Paul spewed some more profanity. "She wrote letters, saying this, that and the other about meeting up with Harper so they could talk and figure things out. By then, Harper was within a year and a half of finishing high school. She didn't want to change schools and start all over again."
No, and by then, Paul had been the one to have his claws in her. Then again, the claws had probably already been there.
Paul's eyes narrowed when he shifted his attention from the photos back to Cal. "You didn't come here to bring up all this shit from the past. I hope you're here to tell me my daughter is doing everything possible to fix herself."
Again, Cal didn't want to mention the therapy, but he thought that was indeed the start of Harper getting better. "Harper's settling in, and I'm hopeful there'll be some healing."
"Hopeful?" Paul challenged. He barked out another dry laugh. "Hell, Cal, hope won't get her ass in gear. She needs to be pushed and pushed hard." He aimed his index finger at him. "And you can do that. Draw her back into competition. Give her a reason to start fighting again."
Cal had to fight the flashes of images he got. Of the note Harper had left for him. Of her scars. Of that lost, haunted look in her eyes. A look that she tried to mask with defiance.
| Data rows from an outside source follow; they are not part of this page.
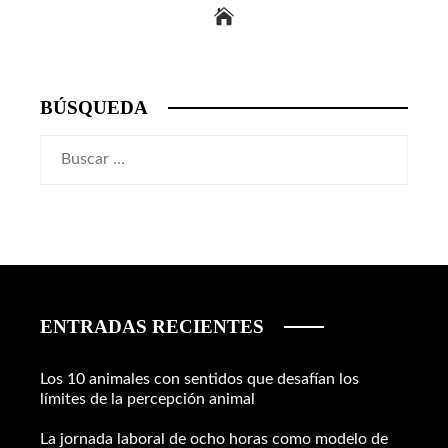
BÚSQUEDA
Buscar:
ENTRADAS RECIENTES
Los 10 animales con sentidos que desafían los
límites de la percepción animal
La jornada laboral de ocho horas como modelo de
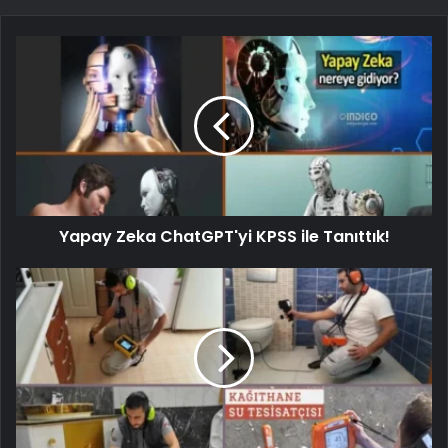
Yapay Zeka ChatGPT'yi KPSS ile Tanıttık!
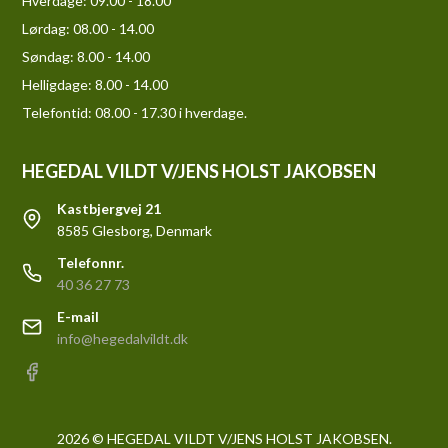
Hverdage:
09.00 - 18.00
Lørdag:
08.00 - 14.00
Søndag:
8.00 - 14.00
Helligdage:
8.00 - 14.00
Telefontid: 08.00 - 17.30 i hverdage.
HEGEDAL VILDT V/JENS HOLST JAKOBSEN
Kastbjergvej 21
8585 Glesborg, Denmark
Telefonnr.
40 36 27 73
E-mail
info@hegedalvildt.dk
2026 © HEGEDAL VILDT V/JENS HOLST JAKOBSEN.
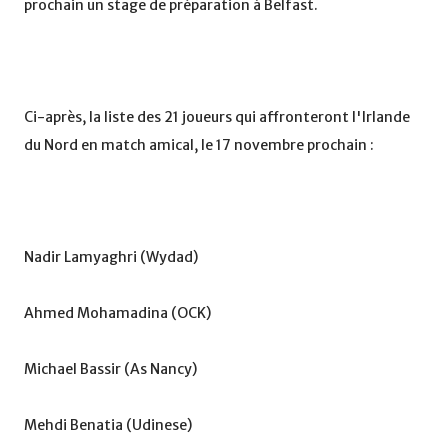
prochain un stage de préparation à Belfast.
Ci-après, la liste des 21 joueurs qui affronteront l'Irlande
du Nord en match amical, le 17 novembre prochain :
Nadir Lamyaghri (Wydad)
Ahmed Mohamadina (OCK)
Michael Bassir (As Nancy)
Mehdi Benatia (Udinese)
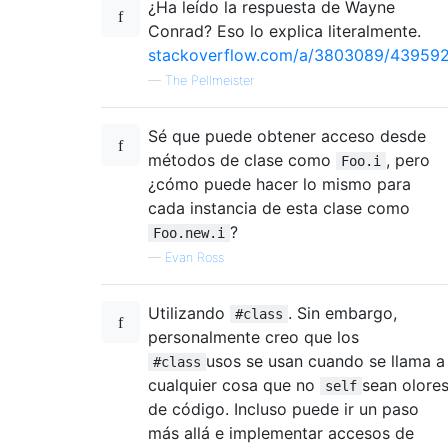
¿Ha leído la respuesta de Wayne
Conrad? Eso lo explica literalmente.
stackoverflow.com/a/3803089/43959
—
The Pellmeister
Sé que puede obtener acceso desde
métodos de clase como
, pero
Foo.i
¿cómo puede hacer lo mismo para
cada instancia de esta clase como
?
Foo.new.i
—
Evan Ross
Utilizando
. Sin embargo,
#class
personalmente creo que los
usos se usan cuando se llama a
#class
cualquier cosa que no
sean olore
self
de código. Incluso puede ir un paso
más allá e implementar accesos de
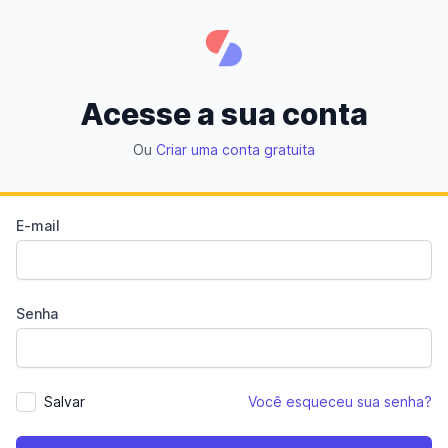
Acesse a sua conta
Ou
Criar uma conta gratuita
E-mail
Senha
Salvar
Você esqueceu sua senha?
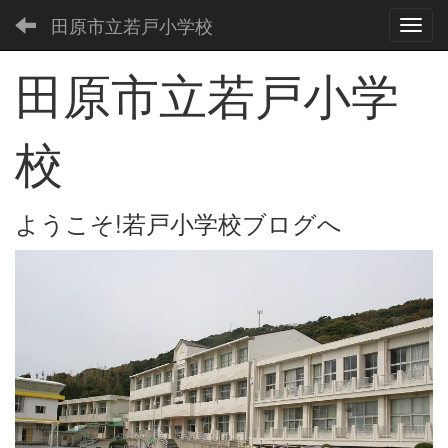
田原市立若戸小学校
Toggl
田原市立若戸小学
校
ようこそ!若戸小学校ブログへ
"That's not going to work," Cal managed to say. "And even if it did, I wouldn't be the one to do it. I pushed her hard enough, and look what happened."
Paul flinched as if stunned. "Hell, that didn't happen because you pushed her. That happened because she lost her nerve."
Cal was stunned in turn. "She nearly lost her life."
"That was all bullshit, a cry for attention. Well, she got plenty of attention, and it's time to move on. She needs a challenge, and you're the one to give it to her."
It sickened Cal to hear the man spout this nonsense. "No," he stated as firmly and clearly as he could. "I'm not pushing her."
Paul's chin came up, and he looked at Cal as if he'd just dropped down a whole bunch of notches in his eyes. "All right. Don't push. But trust me, I will," he insisted. "One way or another, Harper is going to recover. No way in hell am I gonna put up with a loser for a kid."
"You need to back off from Harper," Cal said before he even knew the words were going to come out of his mouth.
"Excuse me?" Paul countered, both his tone and expression a challenge.
Cal met the man's fierce stare with one of his own. "You need to back off and give her some time to heal."
"Or what?" He didn't wait for a response. "You think you have some kind of pull with me? Well, you don't. Yeah, you're a hotshot hero, but that doesn't give you the right to tell me how to handle my daughter."
The anger sizzled through him like a pot that had just boiled over, and Cal was certain it came through loud and clear, because Paul actually moved back a step.
"Don't mistake me for a hotshot or a hero," Cal warned him. "Do anything else to harm Harper and I'll make you pay. Trust me on that. I will make you pay."
He stared the man down, and when he was certain he'd gotten his point across, Cal turned and walked out.